What you are asked to do:
Only one portion of the data is to be written out: from the line bearing "2027年にフルモデルチェンジを迎えることが、" through the line bearing "quieres formarte, solicita". Write it exactly as it appears.

─── Data for review ───

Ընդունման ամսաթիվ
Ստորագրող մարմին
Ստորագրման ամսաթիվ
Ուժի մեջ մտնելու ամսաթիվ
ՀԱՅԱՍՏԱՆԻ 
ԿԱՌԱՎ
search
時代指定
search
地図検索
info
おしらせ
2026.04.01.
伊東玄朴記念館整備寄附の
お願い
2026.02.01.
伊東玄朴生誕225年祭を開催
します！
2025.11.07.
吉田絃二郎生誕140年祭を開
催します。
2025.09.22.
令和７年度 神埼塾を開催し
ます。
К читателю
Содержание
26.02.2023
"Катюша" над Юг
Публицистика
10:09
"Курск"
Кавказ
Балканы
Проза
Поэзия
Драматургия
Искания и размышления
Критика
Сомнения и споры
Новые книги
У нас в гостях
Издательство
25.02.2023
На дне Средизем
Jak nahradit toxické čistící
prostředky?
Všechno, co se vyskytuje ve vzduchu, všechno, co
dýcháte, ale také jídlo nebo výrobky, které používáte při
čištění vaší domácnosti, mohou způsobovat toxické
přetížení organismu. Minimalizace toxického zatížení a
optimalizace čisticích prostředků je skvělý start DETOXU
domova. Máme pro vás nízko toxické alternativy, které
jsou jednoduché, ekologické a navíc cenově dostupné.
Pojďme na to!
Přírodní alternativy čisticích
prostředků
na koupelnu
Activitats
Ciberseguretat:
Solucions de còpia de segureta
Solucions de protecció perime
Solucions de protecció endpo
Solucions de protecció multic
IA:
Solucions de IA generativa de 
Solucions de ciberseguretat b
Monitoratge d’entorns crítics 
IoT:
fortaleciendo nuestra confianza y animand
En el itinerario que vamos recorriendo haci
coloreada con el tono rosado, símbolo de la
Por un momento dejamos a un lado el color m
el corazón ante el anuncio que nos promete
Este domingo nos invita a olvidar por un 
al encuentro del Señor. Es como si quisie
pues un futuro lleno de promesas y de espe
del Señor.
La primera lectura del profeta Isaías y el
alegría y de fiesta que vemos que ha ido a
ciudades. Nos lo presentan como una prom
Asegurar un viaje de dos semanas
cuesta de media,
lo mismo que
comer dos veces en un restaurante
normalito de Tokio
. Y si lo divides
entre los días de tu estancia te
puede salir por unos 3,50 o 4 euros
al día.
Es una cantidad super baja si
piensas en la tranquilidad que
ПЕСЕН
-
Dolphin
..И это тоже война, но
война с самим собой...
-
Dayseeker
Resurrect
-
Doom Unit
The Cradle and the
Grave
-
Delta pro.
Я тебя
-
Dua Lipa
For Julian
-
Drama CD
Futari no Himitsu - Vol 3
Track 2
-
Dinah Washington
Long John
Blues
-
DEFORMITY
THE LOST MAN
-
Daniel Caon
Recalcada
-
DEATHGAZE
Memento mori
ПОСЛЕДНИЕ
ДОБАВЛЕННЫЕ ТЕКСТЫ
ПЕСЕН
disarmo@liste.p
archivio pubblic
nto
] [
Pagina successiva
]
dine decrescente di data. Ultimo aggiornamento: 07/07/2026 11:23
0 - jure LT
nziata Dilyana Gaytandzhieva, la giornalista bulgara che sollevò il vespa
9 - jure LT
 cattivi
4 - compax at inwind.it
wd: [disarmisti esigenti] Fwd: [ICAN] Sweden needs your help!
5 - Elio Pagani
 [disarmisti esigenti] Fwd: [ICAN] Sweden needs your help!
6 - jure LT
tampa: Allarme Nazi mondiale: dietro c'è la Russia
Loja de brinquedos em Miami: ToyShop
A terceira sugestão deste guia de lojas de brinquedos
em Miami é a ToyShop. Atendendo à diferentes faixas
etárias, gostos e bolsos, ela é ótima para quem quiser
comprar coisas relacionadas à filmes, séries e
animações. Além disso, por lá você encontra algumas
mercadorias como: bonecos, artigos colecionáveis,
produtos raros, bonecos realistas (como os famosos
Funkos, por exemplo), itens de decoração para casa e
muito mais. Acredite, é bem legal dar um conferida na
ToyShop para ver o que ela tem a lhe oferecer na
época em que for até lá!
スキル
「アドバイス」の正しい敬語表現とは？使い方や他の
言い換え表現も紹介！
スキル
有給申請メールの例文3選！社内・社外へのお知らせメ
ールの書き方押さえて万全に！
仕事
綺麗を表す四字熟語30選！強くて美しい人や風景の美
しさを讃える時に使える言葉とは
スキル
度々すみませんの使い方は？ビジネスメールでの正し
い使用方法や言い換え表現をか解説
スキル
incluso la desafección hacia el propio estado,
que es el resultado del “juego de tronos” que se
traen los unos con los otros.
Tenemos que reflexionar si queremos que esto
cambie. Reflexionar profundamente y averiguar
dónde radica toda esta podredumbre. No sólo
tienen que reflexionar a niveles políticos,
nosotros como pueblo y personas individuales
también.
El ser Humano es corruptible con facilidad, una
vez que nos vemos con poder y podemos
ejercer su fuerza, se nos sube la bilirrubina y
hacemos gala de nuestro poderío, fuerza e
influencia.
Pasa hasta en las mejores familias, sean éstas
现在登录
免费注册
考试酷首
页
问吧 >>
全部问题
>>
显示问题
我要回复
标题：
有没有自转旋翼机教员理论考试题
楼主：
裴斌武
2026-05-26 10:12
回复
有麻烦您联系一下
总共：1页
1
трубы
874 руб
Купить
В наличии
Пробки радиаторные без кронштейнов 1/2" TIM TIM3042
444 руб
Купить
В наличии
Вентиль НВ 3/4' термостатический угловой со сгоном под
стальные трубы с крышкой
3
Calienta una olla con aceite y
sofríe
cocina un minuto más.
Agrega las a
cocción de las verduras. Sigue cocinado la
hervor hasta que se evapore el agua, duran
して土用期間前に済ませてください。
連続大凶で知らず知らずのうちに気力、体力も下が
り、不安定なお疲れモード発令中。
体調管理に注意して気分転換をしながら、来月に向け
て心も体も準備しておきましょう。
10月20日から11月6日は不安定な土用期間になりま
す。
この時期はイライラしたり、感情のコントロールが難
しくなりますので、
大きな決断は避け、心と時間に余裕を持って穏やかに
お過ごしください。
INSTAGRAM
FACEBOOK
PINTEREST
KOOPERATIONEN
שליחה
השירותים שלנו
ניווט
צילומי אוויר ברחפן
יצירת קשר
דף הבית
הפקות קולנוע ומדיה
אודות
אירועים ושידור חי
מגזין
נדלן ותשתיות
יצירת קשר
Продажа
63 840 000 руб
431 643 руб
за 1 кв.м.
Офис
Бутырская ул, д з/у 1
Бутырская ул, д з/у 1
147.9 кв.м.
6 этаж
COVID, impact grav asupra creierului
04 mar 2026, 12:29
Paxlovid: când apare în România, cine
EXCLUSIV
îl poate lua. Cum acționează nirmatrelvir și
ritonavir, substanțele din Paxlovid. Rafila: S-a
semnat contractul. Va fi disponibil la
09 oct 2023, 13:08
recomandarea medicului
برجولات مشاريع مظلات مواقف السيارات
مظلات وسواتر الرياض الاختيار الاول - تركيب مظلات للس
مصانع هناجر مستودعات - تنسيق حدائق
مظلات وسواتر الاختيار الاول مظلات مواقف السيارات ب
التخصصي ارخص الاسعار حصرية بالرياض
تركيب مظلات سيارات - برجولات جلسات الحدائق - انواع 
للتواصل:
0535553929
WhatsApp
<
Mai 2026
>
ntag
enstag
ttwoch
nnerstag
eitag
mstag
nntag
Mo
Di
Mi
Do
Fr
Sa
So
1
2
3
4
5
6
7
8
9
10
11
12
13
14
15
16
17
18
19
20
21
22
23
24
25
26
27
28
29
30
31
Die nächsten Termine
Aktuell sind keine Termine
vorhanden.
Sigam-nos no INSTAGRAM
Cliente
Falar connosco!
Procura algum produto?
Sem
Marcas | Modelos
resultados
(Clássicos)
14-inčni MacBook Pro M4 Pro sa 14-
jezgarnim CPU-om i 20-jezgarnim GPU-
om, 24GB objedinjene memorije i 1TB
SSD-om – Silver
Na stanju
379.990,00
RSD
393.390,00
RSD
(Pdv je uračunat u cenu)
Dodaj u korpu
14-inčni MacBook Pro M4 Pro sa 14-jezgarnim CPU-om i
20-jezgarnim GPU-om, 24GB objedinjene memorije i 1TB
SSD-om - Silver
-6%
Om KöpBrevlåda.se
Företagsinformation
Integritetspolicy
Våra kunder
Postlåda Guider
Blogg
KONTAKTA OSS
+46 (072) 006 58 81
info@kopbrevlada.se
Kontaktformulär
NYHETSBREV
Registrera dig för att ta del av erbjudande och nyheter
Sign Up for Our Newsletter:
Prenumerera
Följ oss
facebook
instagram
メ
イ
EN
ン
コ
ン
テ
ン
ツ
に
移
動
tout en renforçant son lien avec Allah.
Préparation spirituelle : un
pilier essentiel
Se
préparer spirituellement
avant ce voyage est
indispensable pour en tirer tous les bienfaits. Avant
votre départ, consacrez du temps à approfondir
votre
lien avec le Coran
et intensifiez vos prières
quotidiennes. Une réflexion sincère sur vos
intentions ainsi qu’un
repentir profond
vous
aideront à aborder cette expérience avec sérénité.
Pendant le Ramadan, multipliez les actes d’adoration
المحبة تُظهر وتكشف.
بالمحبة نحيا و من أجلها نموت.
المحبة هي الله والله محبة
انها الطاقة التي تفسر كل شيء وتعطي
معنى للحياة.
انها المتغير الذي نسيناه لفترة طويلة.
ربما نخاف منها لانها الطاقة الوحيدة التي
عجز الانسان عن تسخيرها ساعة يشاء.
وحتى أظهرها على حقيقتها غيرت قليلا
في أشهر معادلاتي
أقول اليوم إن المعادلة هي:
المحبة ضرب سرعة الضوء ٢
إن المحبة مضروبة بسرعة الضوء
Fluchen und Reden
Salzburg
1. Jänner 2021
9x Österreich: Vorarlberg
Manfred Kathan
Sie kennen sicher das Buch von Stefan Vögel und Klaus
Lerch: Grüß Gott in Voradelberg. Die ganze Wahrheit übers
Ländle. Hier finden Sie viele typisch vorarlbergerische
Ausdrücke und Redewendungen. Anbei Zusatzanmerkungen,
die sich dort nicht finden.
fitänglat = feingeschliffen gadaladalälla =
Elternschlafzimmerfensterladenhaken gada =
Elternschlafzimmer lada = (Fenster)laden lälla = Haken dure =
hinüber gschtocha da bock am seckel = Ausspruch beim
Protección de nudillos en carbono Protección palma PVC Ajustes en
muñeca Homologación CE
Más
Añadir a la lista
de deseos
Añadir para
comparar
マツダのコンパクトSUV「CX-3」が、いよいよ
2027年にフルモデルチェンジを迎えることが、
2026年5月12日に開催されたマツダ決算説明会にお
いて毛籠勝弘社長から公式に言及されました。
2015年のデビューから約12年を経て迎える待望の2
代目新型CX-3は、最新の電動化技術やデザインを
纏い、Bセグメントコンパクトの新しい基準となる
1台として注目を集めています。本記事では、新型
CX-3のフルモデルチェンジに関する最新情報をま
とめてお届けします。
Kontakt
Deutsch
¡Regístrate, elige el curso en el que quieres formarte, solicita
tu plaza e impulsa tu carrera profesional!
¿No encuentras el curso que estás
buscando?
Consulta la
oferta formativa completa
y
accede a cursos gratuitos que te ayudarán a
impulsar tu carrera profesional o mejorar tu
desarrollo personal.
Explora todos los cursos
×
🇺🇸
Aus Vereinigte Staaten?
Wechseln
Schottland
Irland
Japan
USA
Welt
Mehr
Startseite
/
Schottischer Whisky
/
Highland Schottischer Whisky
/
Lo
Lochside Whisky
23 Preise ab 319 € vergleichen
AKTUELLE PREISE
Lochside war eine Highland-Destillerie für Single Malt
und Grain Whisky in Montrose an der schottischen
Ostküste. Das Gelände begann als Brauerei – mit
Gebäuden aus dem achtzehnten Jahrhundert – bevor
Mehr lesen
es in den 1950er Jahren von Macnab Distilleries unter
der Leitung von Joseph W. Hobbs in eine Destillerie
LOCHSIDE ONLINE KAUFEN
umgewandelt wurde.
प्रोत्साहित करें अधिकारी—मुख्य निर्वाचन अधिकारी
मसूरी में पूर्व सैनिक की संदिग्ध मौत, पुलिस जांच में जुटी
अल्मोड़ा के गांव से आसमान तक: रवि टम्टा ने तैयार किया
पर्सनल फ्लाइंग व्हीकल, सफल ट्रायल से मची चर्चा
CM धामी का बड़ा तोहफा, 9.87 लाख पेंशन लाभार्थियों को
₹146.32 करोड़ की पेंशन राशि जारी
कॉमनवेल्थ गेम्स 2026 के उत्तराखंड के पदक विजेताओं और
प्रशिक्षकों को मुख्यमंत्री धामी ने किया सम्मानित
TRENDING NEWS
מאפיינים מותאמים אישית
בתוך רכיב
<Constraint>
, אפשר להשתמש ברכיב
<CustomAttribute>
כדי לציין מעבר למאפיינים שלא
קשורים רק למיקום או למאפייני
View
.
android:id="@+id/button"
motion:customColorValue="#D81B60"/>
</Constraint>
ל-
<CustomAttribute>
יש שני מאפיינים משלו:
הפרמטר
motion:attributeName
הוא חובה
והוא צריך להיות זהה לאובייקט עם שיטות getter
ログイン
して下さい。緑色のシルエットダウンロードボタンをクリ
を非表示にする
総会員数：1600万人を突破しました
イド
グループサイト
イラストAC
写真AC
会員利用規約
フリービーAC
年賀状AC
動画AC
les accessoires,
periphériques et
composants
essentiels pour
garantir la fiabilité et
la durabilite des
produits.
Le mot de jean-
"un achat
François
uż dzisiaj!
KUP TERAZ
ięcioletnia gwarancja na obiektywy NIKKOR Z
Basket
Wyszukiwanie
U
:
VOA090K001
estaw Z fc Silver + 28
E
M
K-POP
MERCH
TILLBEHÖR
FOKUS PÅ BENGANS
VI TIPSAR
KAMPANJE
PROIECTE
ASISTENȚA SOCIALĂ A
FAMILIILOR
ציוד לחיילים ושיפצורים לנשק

───

Completed exercise:
2027年にフルモデルチェンジを迎えることが、
2026年5月12日に開催されたマツダ決算説明会にお
いて毛籠勝弘社長から公式に言及されました。
2015年のデビューから約12年を経て迎える待望の2
代目新型CX-3は、最新の電動化技術やデザインを
纏い、Bセグメントコンパクトの新しい基準となる
1台として注目を集めています。本記事では、新型
CX-3のフルモデルチェンジに関する最新情報をま
とめてお届けします。
Kontakt
Deutsch
¡Regístrate, elige el curso en el que quieres formarte, solicita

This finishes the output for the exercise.